As for calorie burning, the 16 subjects burned between 240 and 360 kcals during the workout, for an average of 15 kcals per minute burned. Again, Tabata met established guidelines for calorie expenditure for improving health and facilitating weight loss. On average, subjects also anecdotally perceived Tabata to be pretty darn tough. The average RPE was 15.4 (rated as “hard”).
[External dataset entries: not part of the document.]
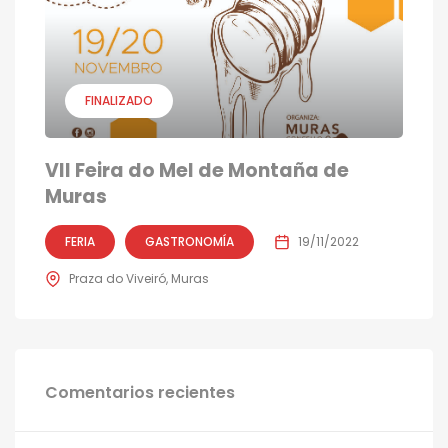
FINALIZADO
VII Feira do Mel de Montaña de
Muras
FERIA
GASTRONOMÍA
19/11/2022
Praza do Viveiró, Muras
Comentarios recientes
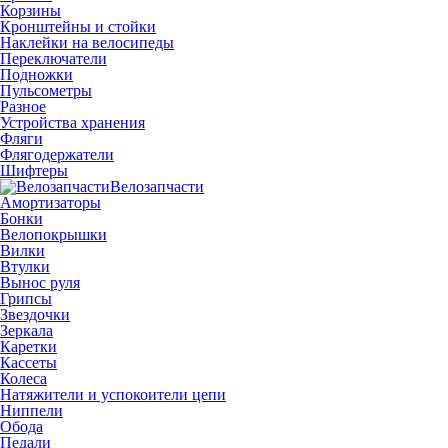
Корзины
Кронштейны и стойки
Наклейки на велосипеды
Переключатели
Подножки
Пульсометры
Разное
Устройства хранения
Фляги
Флягодержатели
Шифтеры
Велозапчасти
Амортизаторы
Бонки
Велопокрышки
Вилки
Втулки
Вынос руля
Грипсы
Звездочки
Зеркала
Каретки
Кассеты
Колеса
Натяжители и успокоители цепи
Ниппели
Обода
Педали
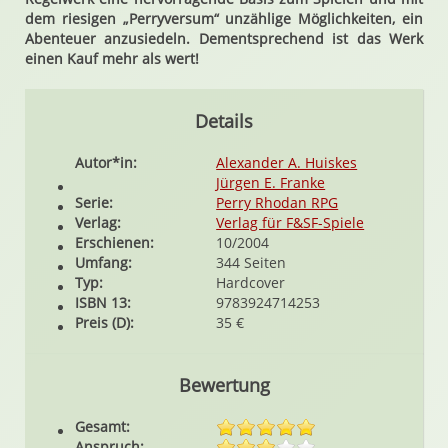
dem riesigen „Perryversum“ unzählige Möglichkeiten, ein
Abenteuer anzusiedeln. Dementsprechend ist das Werk
einen Kauf mehr als wert!
Details
Autor*in:
Alexander A. Huiskes
Jürgen E. Franke
Serie:
Perry Rhodan RPG
Verlag:
Verlag für F&SF-Spiele
Erschienen:
10/2004
Umfang:
344 Seiten
Typ:
Hardcover
ISBN 13:
9783924714253
Preis (D):
35 €
Bewertung
Gesamt:
Anspruch:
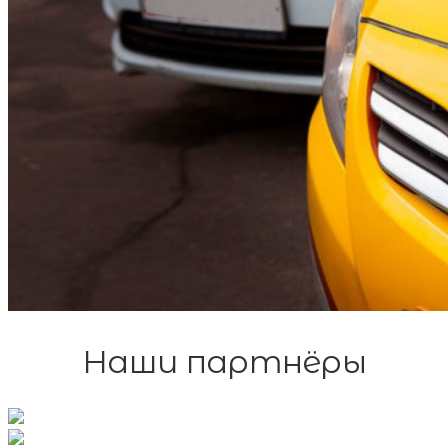
Наши партнёры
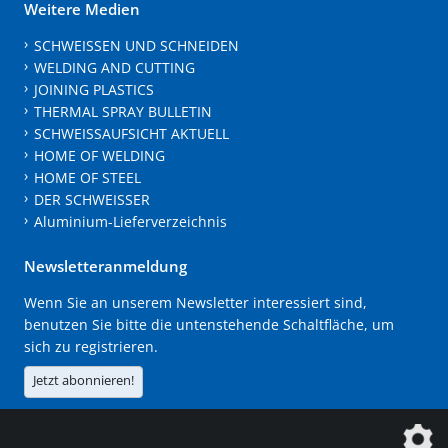
Weitere Medien
SCHWEISSEN UND SCHNEIDEN
WELDING AND CUTTING
JOINING PLASTICS
THERMAL SPRAY BULLETIN
SCHWEISSAUFSICHT AKTUELL
HOME OF WELDING
HOME OF STEEL
DER SCHWEISSER
Aluminium-Lieferverzeichnis
Newsletteranmeldung
Wenn Sie an unserem Newsletter interessiert sind,
benutzen Sie bitte die untenstehende Schaltfläche, um
sich zu registrieren.
Jetzt abonnieren!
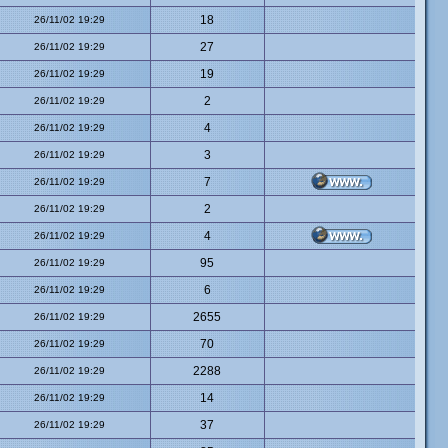
18
26/11/02 19:29
27
26/11/02 19:29
19
26/11/02 19:29
2
26/11/02 19:29
4
26/11/02 19:29
3
26/11/02 19:29
7
26/11/02 19:29
2
26/11/02 19:29
4
26/11/02 19:29
95
26/11/02 19:29
6
26/11/02 19:29
2655
26/11/02 19:29
70
26/11/02 19:29
2288
26/11/02 19:29
14
26/11/02 19:29
37
26/11/02 19:29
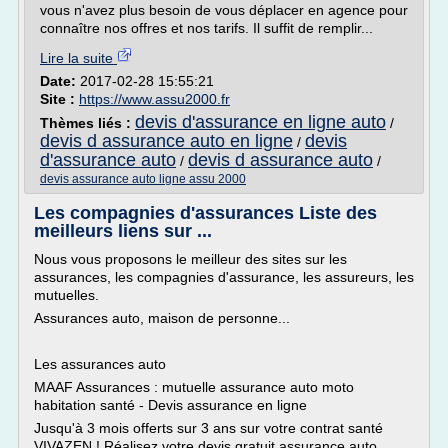
vous n'avez plus besoin de vous déplacer en agence pour
connaître nos offres et nos tarifs. Il suffit de remplir...
Lire la suite
Date:
2017-02-28 15:55:21
Site :
https://www.assu2000.fr
devis d'assurance en ligne auto
Thèmes liés :
/
devis d assurance auto en ligne
devis
/
d'assurance auto
devis d assurance auto
/
/
devis assurance auto ligne assu 2000
Les compagnies d'assurances Liste des
meilleurs liens sur ...
Nous vous proposons le meilleur des sites sur les
assurances, les compagnies d'assurance, les assureurs, les
mutuelles.
Assurances auto, maison de personne...
Les assurances auto
MAAF Assurances : mutuelle assurance auto moto
habitation santé - Devis assurance en ligne
Jusqu'à 3 mois offerts sur 3 ans sur votre contrat santé
VIVAZEN ! Réalisez votre devis gratuit assurance auto,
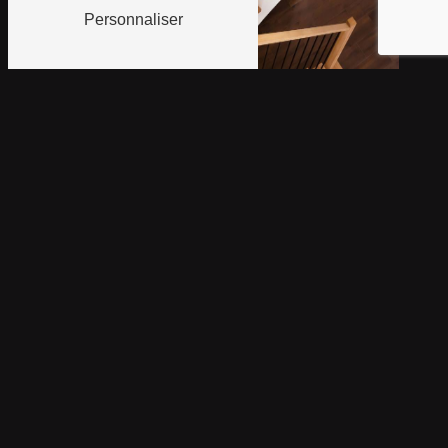
Personnaliser
Ambiance Parquet Rénov'
Décor
teinte de parquet à
Dormans
Teinte de parquet sur mesure
avec Ambiance Parquets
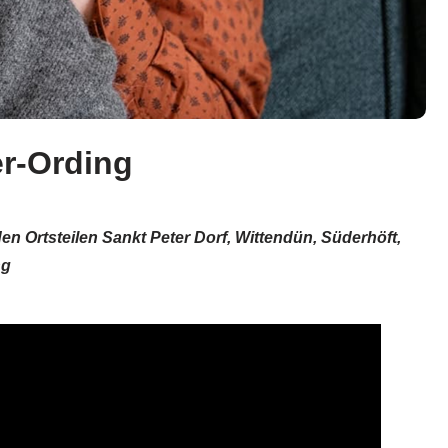
er-Ording
en Ortsteilen Sankt Peter Dorf, Wittendün, Süderhöft,
ng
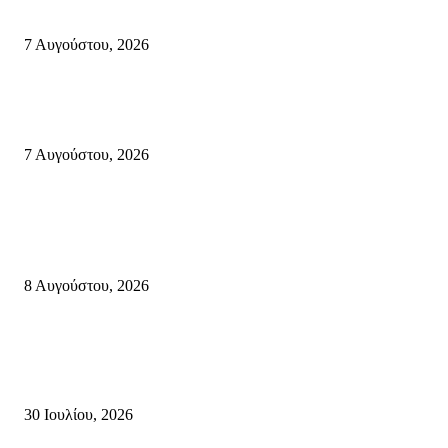
Σητεία: Φωτιά στα Αχλάδια, δύσκολη μάχη με τις φλόγες – Βίντεο
7 Αυγούστου, 2026
Δέκα επτά χρόνια “Στειακά Δρώμενα”: Ο Μανώλης Μιαουδάκης για τον ν
κύκλο παραστάσεων (Δευτέρα μέχρι Πέμπτη) μιλά στον STYLE100
7 Αυγούστου, 2026
Κρήτη
Πολύ Υψηλός Κίνδυνος Πυρκαγιάς για αύριο Κυριακή 9 Αυγούστου 2026
όλη την Κρήτη
8 Αυγούστου, 2026
Τη βαθιά οδύνη του Ελληνικού Κοινοβουλίου για την απώλεια δύο
πυροσβεστών που έχασαν τη ζωή τους εν ώρα καθήκοντος, επιχειρώντας 
καταστροφική πυρκαγιά στην...
30 Ιουλίου, 2026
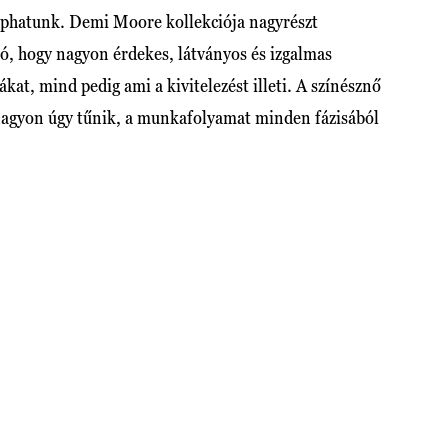
saphatunk. Demi Moore kollekciója nagyrészt
ó, hogy nagyon érdekes, látványos és izgalmas
kat, mind pedig ami a kivitelezést illeti. A színésznő
nagyon úgy tűnik, a munkafolyamat minden fázisából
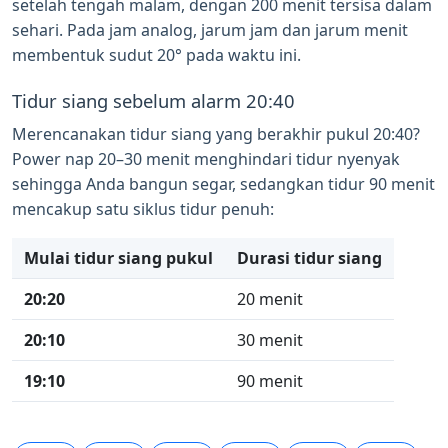
setelah tengah malam, dengan 200 menit tersisa dalam
sehari. Pada jam analog, jarum jam dan jarum menit
membentuk sudut 20° pada waktu ini.
Tidur siang sebelum alarm 20:40
Merencanakan tidur siang yang berakhir pukul 20:40?
Power nap 20–30 menit menghindari tidur nyenyak
sehingga Anda bangun segar, sedangkan tidur 90 menit
mencakup satu siklus tidur penuh:
Mulai tidur siang pukul
Durasi tidur siang
20:20
20 menit
20:10
30 menit
19:10
90 menit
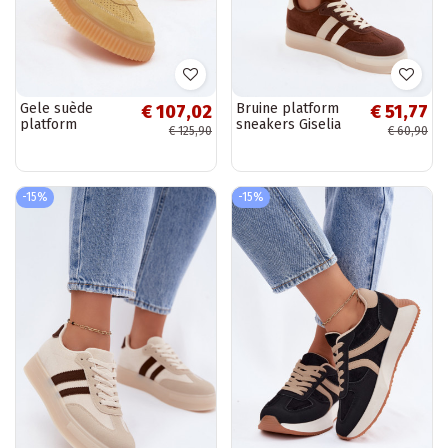
Gele suède
Bruine platform
€ 107,02
€ 51,77
platform
sneakers Giselia
€ 125,90
€ 60,90
sneakers Artelle
-15%
-15%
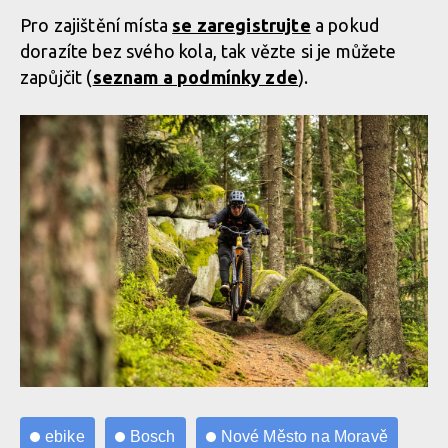
Pro zajištění místa
se zaregistrujte
a pokud
dorazíte bez svého kola, tak vězte si je můžete
zapůjčit (
seznam a podmínky zde
).
ebike
Bosch
Nové Město na Moravě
Meanwhile, blood lactate levels averaged 12.1 mmol/L following the workouts, suggesting that subjects were working out well above their lactate thresholds.


“The great thing about Tabata is it’s a short workout—only 20 minutes—and it incorporates your total body, so it’s working every muscle group that you possibly can,” says Embert, referring specifically to the Tabata-style workout she designed.

Basically, if you work hard enough, even for just four minutes, you really should be able to get into decent cardiovascular shape. Do the full 20-minute workout shown here and your results will be much better.

“I think with his research, Tabata was trying to prove that if you work people hard enough—if you work at high enough intensity—you can get in shape in a very short period of time,” says Porcari. “The flip side is, if you’re in good shape and you’re limited on time, you can definitely maintain your fitness. It’s just another trick in the arsenal of helping people get and stay in shape.”

That said, based on the intensity of a Tabata workout, the average non-exerciser should be very careful with this type of training. “It could be potentially dangerous for them to be working this hard,” he says. “Before people even attempt Tabata they probably need to have a pretty decent baseline level of fitness.”

Thus, Emberts recommends only doing Tabata-style workouts two to three times a week with 48 to 72 hours rest between each session. And Porcari puts it all into perspective: “People need to realize that to get into shape, to really reap the benefits of Tabata training, it’s the intensity part that gets you into shape, not the four minutes.”

Four minutes to fitness? Maybe not, but clearly, based on the evidence, short-burst, high-intensity training is the real deal. And adapting Tabata-style training to fit your client’s workouts is without a doubt another very effective approach you can employ to help them achieve their goals.

This study was funded solely by the American Council on Exercise.